__What you need to do__
Please transcribe the data below exactly. Leave the pictures out.

__Dataset section__
----
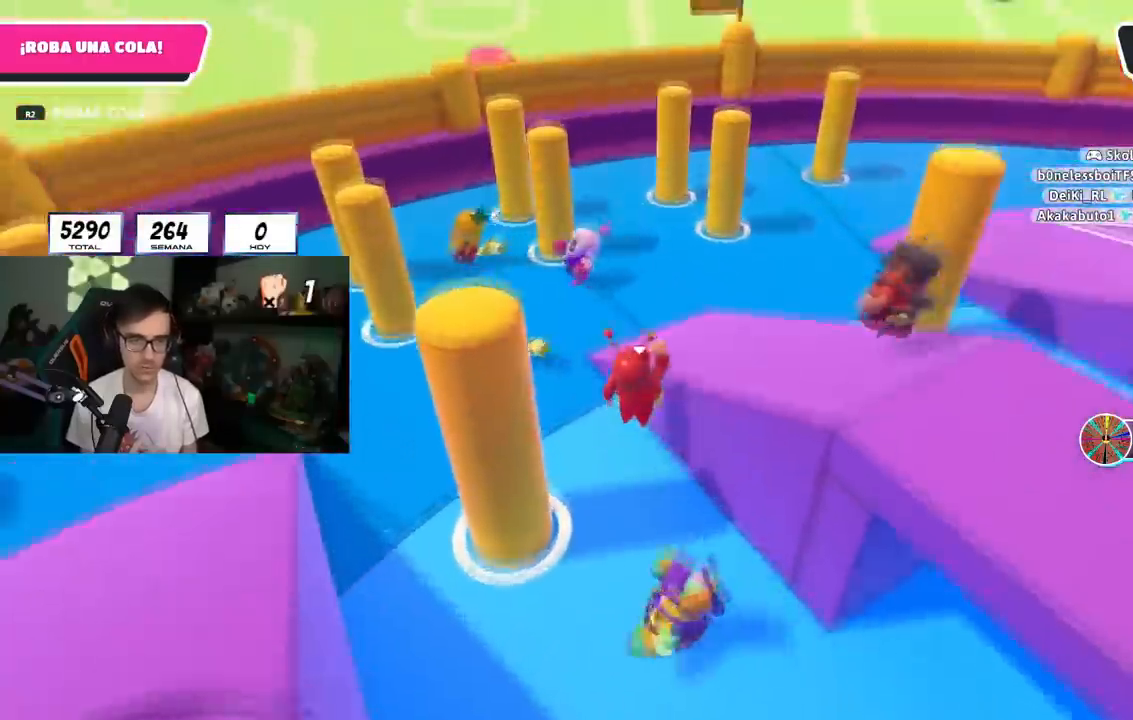
{"buttons": [], "left_stick": "up-right", "right_stick": "down-left", "events": [[33, "CROSS", "up"], [50, "left_stick", "right"], [183, "left_stick", "down-left"], [367, "right_stick", "down-left"], [417, "left_stick", "up-left"], [484, "left_stick", "up-right"]]}
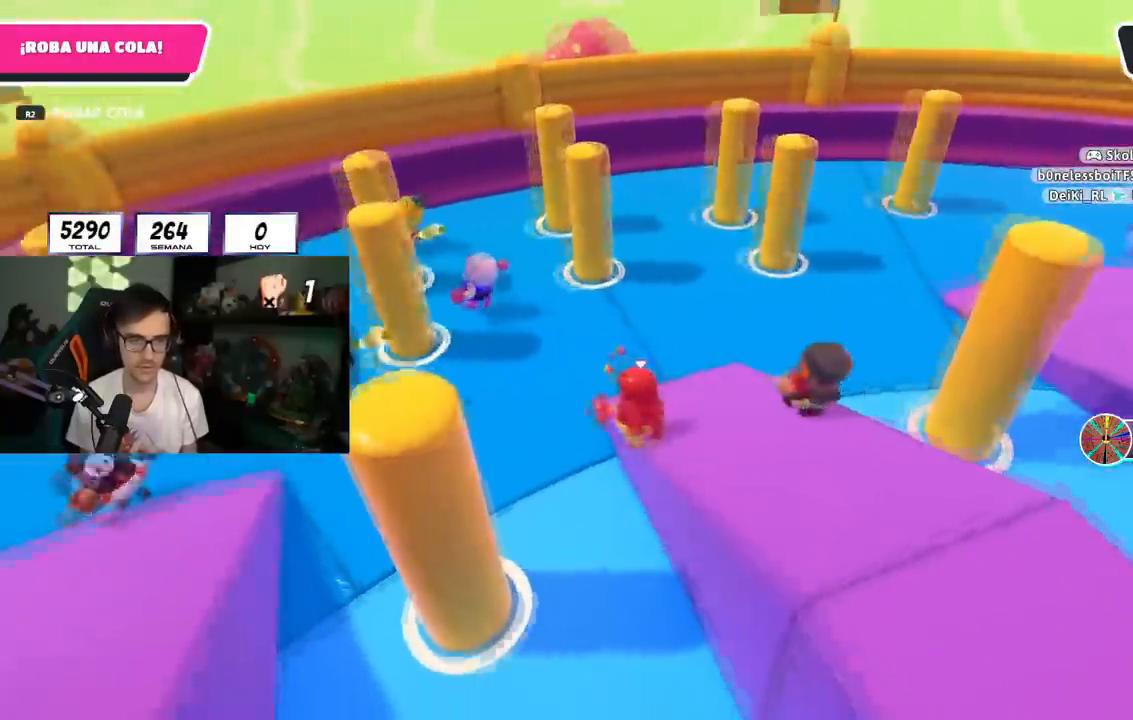
{"buttons": [], "left_stick": "up-right", "right_stick": "right", "events": [[17, "left_stick", "right"], [34, "right_stick", "right"], [451, "left_stick", "up-right"]]}
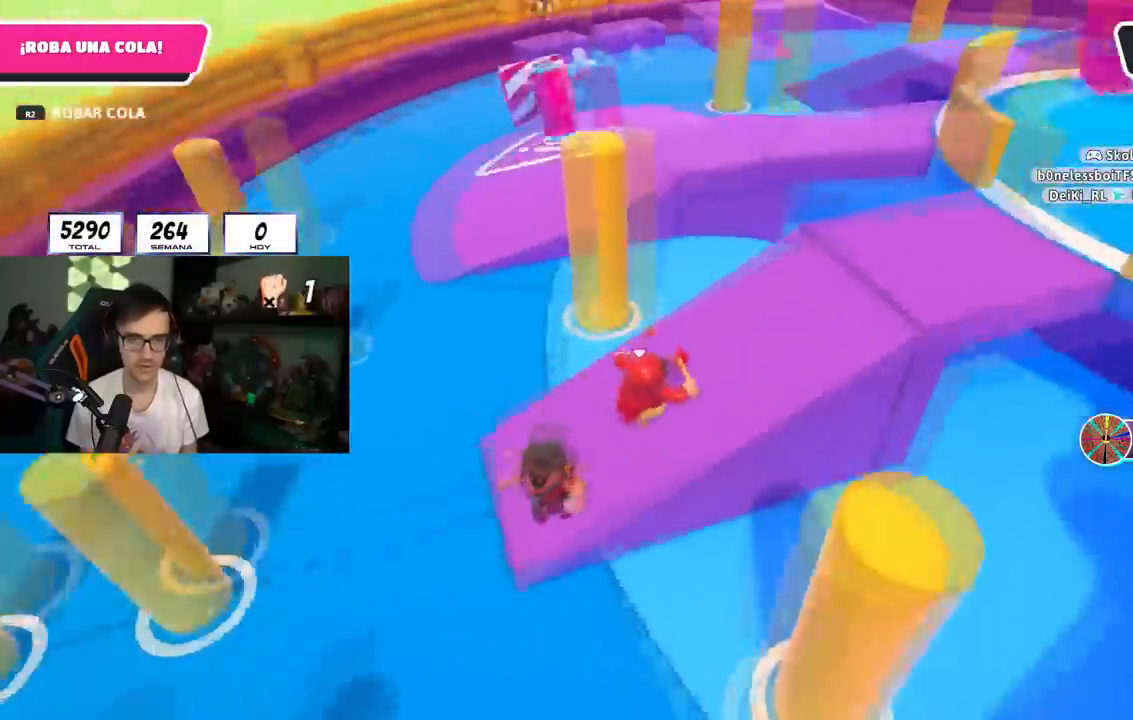
{"buttons": [], "left_stick": "up", "right_stick": "right", "events": [[317, "left_stick", "up"]]}
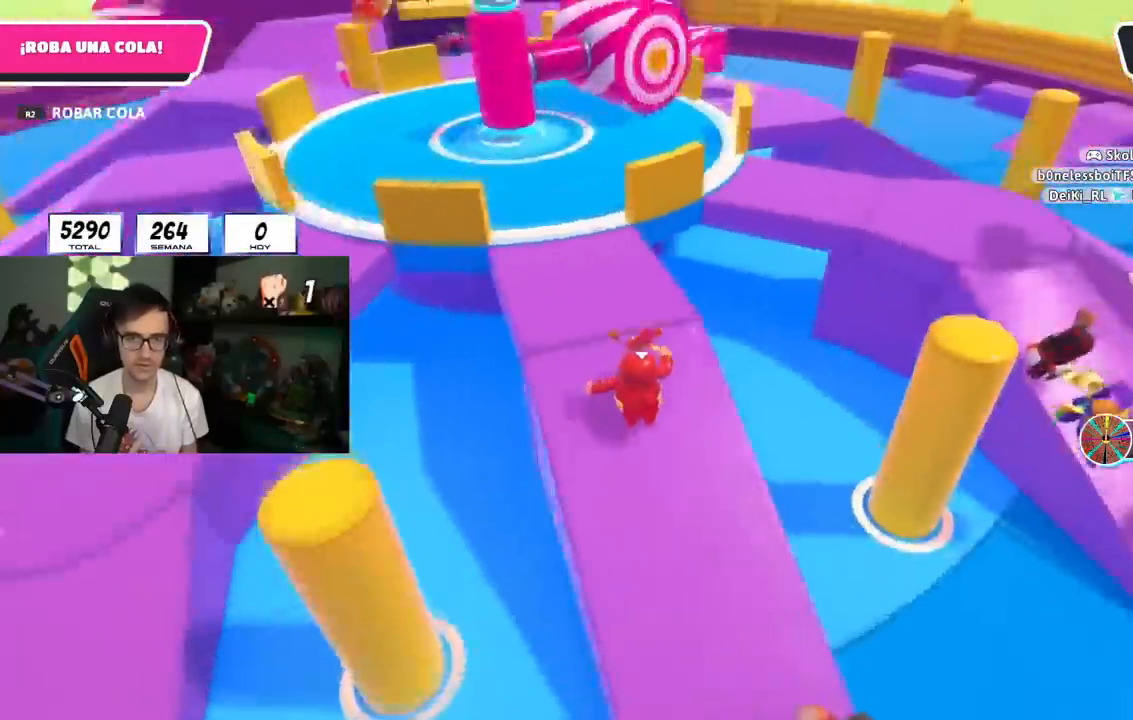
{"buttons": [], "left_stick": "up", "right_stick": "down-right", "events": [[234, "right_stick", "down-right"]]}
----
__Answer below__
{"buttons": [], "left_stick": "up-right", "right_stick": "down-left", "events": [[33, "CROSS", "up"], [50, "left_stick", "right"], [183, "left_stick", "down-left"], [367, "right_stick", "down-left"], [417, "left_stick", "up-left"], [484, "left_stick", "up-right"]]}
{"buttons": [], "left_stick": "up-right", "right_stick": "right", "events": [[17, "left_stick", "right"], [34, "right_stick", "right"], [451, "left_stick", "up-right"]]}
{"buttons": [], "left_stick": "up", "right_stick": "right", "events": [[317, "left_stick", "up"]]}
{"buttons": [], "left_stick": "up", "right_stick": "down-right", "events": [[234, "right_stick", "down-right"]]}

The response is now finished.